Выбрать главу

«Вот так, Григорий Александрович! Ничего хорошего, кроме плохого, мой атеизм мне не дал и, конечно, не даст, — мы с ним душевно несовместимы. И верить в бога — тоже не могу. Пушкин был велик:

Тьмы низких истин нам дороже Нас возвышающий обман…

А Тютчев гениален:

Он жаждет веры, но о ней… не просит.

Он за сто с лишним лет предвидел появление подобных мне людей, а их очень много, куда больше, чем твердых атеистов и идеалистов. Они только боятся об этом говорить даже наедине с собой».

Так заканчивается это потрясающее письмо, а дальше — почтовый индекс и подробнейший адрес и собственноручная подпись человека с русским именем и фамилией. В открытую! Пусть человек ошибся в лабиринте сложнейших философских проблем: непостижимость бога и непостижимость абсолютной истины, неизменность установленных богом законов и неизменность законов природы, — но он задумался и заговорил об этих проблемах, перешагнув через выстроганную жердь голого догмата, что «бога нет».
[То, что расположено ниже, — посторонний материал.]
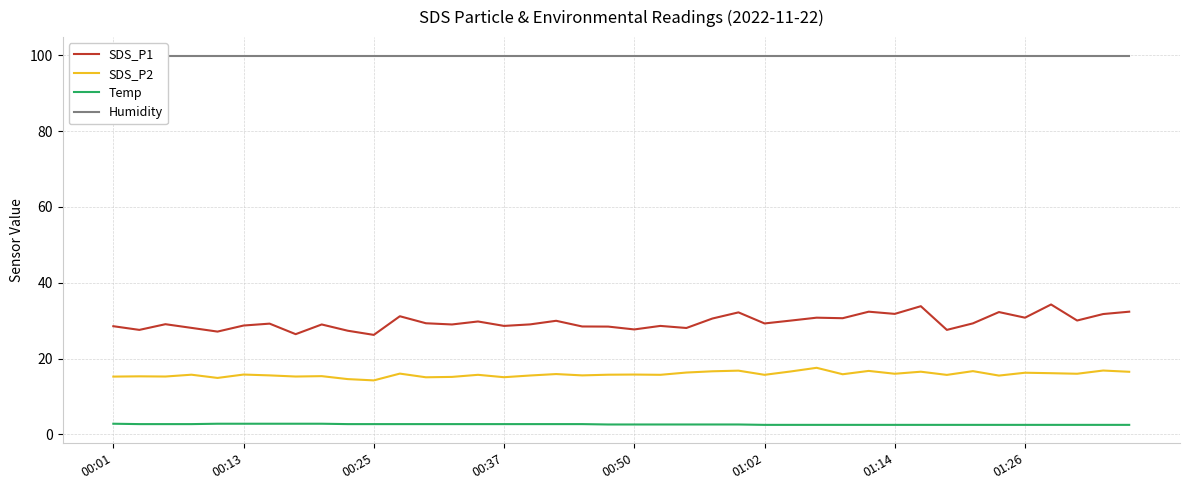

Which series has the largest total across all categories?

Humidity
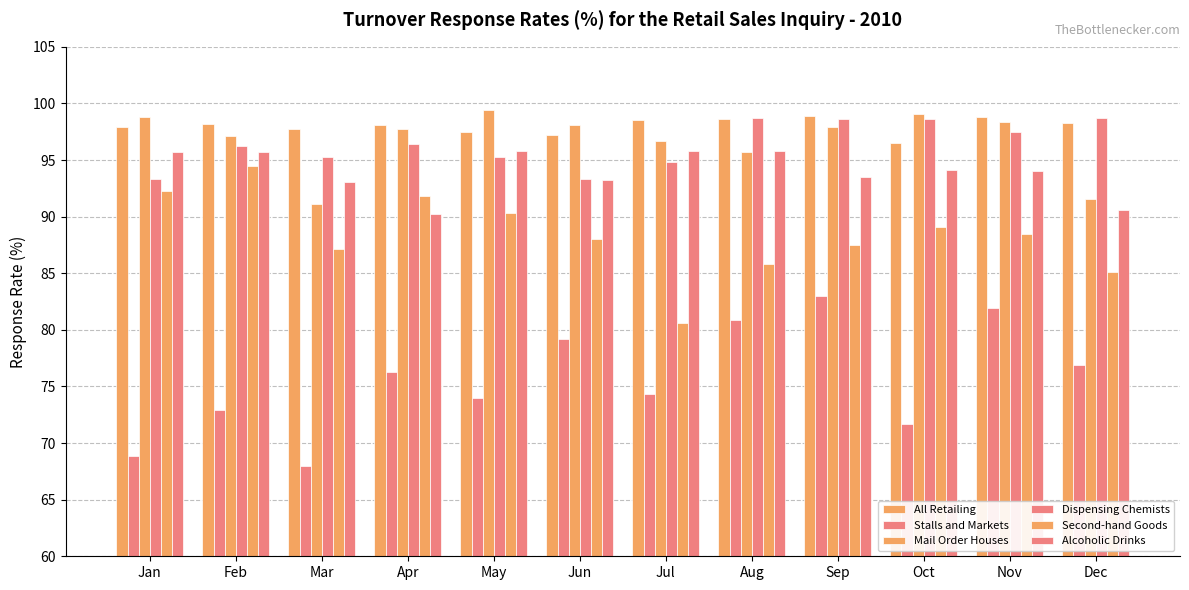

Is it true that All Retailing equals 144.1 at Jun?

False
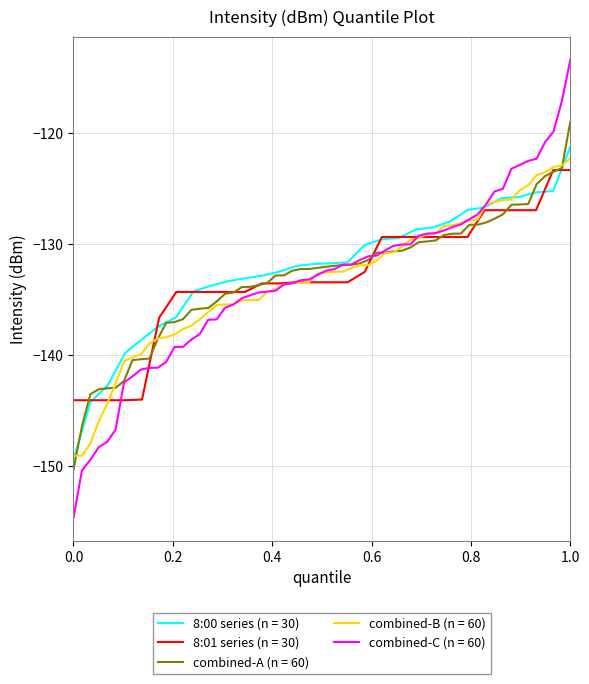

At which label does combined-C (n = 60) reach its peak?

1.0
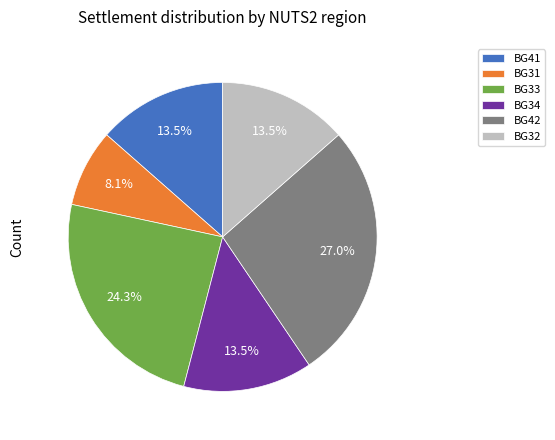

What is the ratio of the value at BG41 to the value at BG42?

0.5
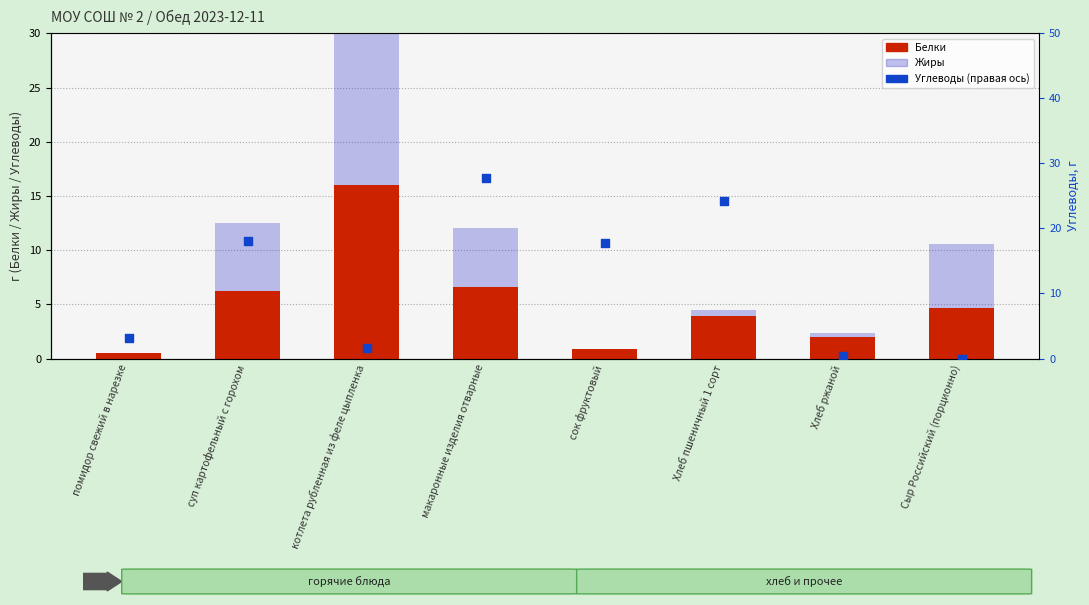

What are all the series names shown in the legend?

Белки, Жиры, Углеводы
Хочется верить и будем верить, что этот, видимо, недюжинный по сути своей человек, заблудившийся в дебрях отвлеченной философии, со временем сам или при помощи хороших и умных друзей сумеет найти в себе силы, чтобы разорвать круг проблем и противоречий, затемнивших его видение мира, а пока из всего этого клубка проблем я возьму, пожалуй, самую главную и центральную — проблему оптимизма и пессимизма.

Подводя итоги своим поискам и размышлениям, он приходит к выводу, что «идеализм и религия человечнее материализма и атеизма, независимо от того, что эти последние объективно истинны», что «религия, вернее даже, не религия, а просто вера в высшее существо, высший разум, к которому разум человеческий может, при выполнении определенных условий, приобщиться, — не в пример оптимистичнее неверия, о том, что искренне верующему человеку несравнимо легче живется на этом свете, — и говорить нечего».

Вот и обнажается еще раз на живом, конкретном и кровоточащем примере подлинная сущность религии, как идеологии человеческой беспомощности. Я не знаю жизненной истории этого человека, но ясно одно: человек устал, изнемог и надломился в напряженной внутренней работе, в плохо увязываемых друг с другом обстоятельствах и противоречиях жизни и мысли, мысли и жизни, и сдал. Одни в этих случаях уходят в водку, или, по ленинскому выражению, в сивуху, другие — в разгул и преступления, а этот — в веру в «высшее существо», в «вечный мировой разум». Кому что с руки.

«Я не вижу для человека ничего унизительного в сознании, что его разум, его душа является частицей вечного разума, вечного существа — существования».

Как же это так получается, дорогой друг и товарищ?

Ведь главный вопрос бытия — это: кто ты, человек?

Разумное существо, «гомо сапиенс», или отблеск неведомого вечного существа, растворенного в мире? Что унизительнее, что возвышеннее и что человечнее?

Но что значит — «человечнее»?

Да, возможно, верующему человеку в каком-то смысле и легче живется на свете. Господи, помилуй, господи, помилуй, подай, господи. Мольба слабых, ослабевших, обессиленных, согласных и идущих на унижение.

А атеизм — да, это тяжесть, тяжесть мысли и тяжесть жизни. Это — мировоззрение и жизненная позиция сильных, не сдающихся и верящих — да, по-своему верящих — в человеческие силы и торжество светлых начал жизни. Пассивная и активная (нравственно активная) жизненная позиция — вот в чем их суть. И в чем разница.

Да, но как и почему у нас все это получилось? Как понять и как осмыслить? Вот какие проблемы перед нами стоят, если по существу, по-настоящему.

Вот в чем главный вопрос и его глубина.

А закончить эту сложную и такую трудную главу мне хочется словами, сказанными столетие тому назад Иосифом Диогеном, современником Маркса и одним из его популяризаторов и пропагандистов, особенно занимавшимся вопросами философии, морали и религии.

«Для наших противников мы — «материалисты», то есть люди без идеального размаха, тупо преклоняющиеся перед тем, что можно съесть и выпить. Чтобы представить нас в жалком виде, они суживают и опошляют самое понятие материализма. Этому мы противопоставляем свою нравственную правду — идею или идеал, облеченный плотью или стремящийся воплотиться в жизнь. Где, на небе и на земле, вы найдете еще такой истинно разумный, моральный и возвышенный идеал, как идея международной демократии? В ней слова о христианской любви должны воплотиться в материальные формы».

…«Материальные формы» — вот что решает.